The Supreme Court erred in its recent “same-sex” marriage decisions. It failed to consider principles that are more fundamental, namely: the “right of association” and the “right to define the particular conduct of associates.”
For instance, heterosexual couples, many milieus ago, defined their unique relationship as “the union of one man and one woman” and named it “marriage.” All cultures maintained this definition sacrosanct since time immemorial.
Persons in other forms of relationships adopted different names: partners, civil unions, Apaches, Masons, Elks, Mormons. No one ever thought of forming a new association (legal, cultural, commercial, religious, tribal or otherwise) and usurping another association’s name; they would adopt a new name – unique to it – and trust that no other organization would usurp its name.

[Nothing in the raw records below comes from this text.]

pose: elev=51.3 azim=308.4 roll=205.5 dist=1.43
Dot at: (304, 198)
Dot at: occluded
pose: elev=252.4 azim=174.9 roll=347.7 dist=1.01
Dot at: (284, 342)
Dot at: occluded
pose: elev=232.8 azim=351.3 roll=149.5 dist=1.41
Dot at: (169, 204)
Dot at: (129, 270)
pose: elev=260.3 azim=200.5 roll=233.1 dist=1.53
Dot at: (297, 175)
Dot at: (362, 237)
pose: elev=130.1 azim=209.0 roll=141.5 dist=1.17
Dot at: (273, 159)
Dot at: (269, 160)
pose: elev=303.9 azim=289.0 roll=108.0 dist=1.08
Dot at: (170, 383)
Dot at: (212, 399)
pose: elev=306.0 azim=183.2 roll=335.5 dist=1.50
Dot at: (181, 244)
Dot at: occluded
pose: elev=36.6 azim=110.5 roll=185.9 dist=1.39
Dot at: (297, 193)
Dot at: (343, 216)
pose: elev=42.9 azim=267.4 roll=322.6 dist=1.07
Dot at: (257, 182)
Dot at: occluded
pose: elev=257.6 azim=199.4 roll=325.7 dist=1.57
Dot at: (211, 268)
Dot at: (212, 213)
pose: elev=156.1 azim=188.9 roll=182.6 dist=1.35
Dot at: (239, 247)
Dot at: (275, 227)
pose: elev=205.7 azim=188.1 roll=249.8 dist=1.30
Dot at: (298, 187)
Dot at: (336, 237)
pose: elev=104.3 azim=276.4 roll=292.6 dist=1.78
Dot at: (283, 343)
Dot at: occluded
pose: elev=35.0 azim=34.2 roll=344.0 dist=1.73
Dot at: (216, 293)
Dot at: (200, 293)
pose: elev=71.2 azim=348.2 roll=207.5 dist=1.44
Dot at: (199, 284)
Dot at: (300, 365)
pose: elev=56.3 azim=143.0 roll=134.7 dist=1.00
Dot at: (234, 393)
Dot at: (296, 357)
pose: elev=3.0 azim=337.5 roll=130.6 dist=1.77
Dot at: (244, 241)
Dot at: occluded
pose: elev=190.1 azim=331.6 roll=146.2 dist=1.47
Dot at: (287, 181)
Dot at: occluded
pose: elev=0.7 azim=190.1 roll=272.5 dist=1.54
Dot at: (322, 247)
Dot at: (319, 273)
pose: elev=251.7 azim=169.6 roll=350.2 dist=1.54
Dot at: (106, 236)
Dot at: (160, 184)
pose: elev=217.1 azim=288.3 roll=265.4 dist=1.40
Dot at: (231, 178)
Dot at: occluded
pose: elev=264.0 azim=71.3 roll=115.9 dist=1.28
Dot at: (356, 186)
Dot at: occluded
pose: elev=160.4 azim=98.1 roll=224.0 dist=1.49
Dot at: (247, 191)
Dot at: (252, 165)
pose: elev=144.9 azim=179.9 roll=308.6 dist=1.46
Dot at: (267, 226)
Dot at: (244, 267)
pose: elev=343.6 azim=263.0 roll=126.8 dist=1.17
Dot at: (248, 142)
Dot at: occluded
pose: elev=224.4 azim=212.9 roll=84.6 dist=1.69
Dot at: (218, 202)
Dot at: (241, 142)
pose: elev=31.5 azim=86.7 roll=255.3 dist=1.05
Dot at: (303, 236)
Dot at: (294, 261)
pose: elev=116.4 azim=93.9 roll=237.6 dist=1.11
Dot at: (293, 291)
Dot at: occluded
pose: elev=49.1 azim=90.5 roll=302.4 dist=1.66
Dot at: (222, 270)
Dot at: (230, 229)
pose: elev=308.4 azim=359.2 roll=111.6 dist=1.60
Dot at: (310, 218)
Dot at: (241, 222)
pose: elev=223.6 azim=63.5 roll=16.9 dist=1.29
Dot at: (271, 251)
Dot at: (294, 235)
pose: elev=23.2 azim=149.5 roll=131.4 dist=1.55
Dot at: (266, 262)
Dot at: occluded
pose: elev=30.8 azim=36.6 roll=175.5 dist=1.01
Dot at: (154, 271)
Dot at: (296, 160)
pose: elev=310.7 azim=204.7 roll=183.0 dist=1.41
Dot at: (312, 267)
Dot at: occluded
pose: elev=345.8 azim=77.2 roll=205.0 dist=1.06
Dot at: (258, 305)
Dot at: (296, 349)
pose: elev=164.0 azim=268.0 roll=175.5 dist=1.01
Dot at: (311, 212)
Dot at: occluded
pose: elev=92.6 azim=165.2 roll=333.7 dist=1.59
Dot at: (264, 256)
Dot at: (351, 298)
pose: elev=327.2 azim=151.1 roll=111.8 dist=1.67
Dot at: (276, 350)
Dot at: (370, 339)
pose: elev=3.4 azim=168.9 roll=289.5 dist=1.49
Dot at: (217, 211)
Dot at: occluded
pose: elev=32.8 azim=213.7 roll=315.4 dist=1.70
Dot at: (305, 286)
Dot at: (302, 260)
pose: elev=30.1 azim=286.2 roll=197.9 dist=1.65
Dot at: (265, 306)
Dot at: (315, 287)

So why do homosexuals, singularly, want to usurp the unique name of “marriage” – or of “Boy Scouts” – when their objectives are diametrically different? Does any new group have a superior right to join another established group – and then dictate a different set of rules for membership and conduct? If so, we no longer enjoy our fundamental “right of association.”
Can a disparate person claim a constitutional right to join another family or association and then demand to change the rules of its membership? Imagine the disorder and resentment the Supreme Court is inviting when it permits one group to invade and usurp what another group has maintained sacrosanct for milieus without any harm to any other.
Should our Constitution protect only the usurpers?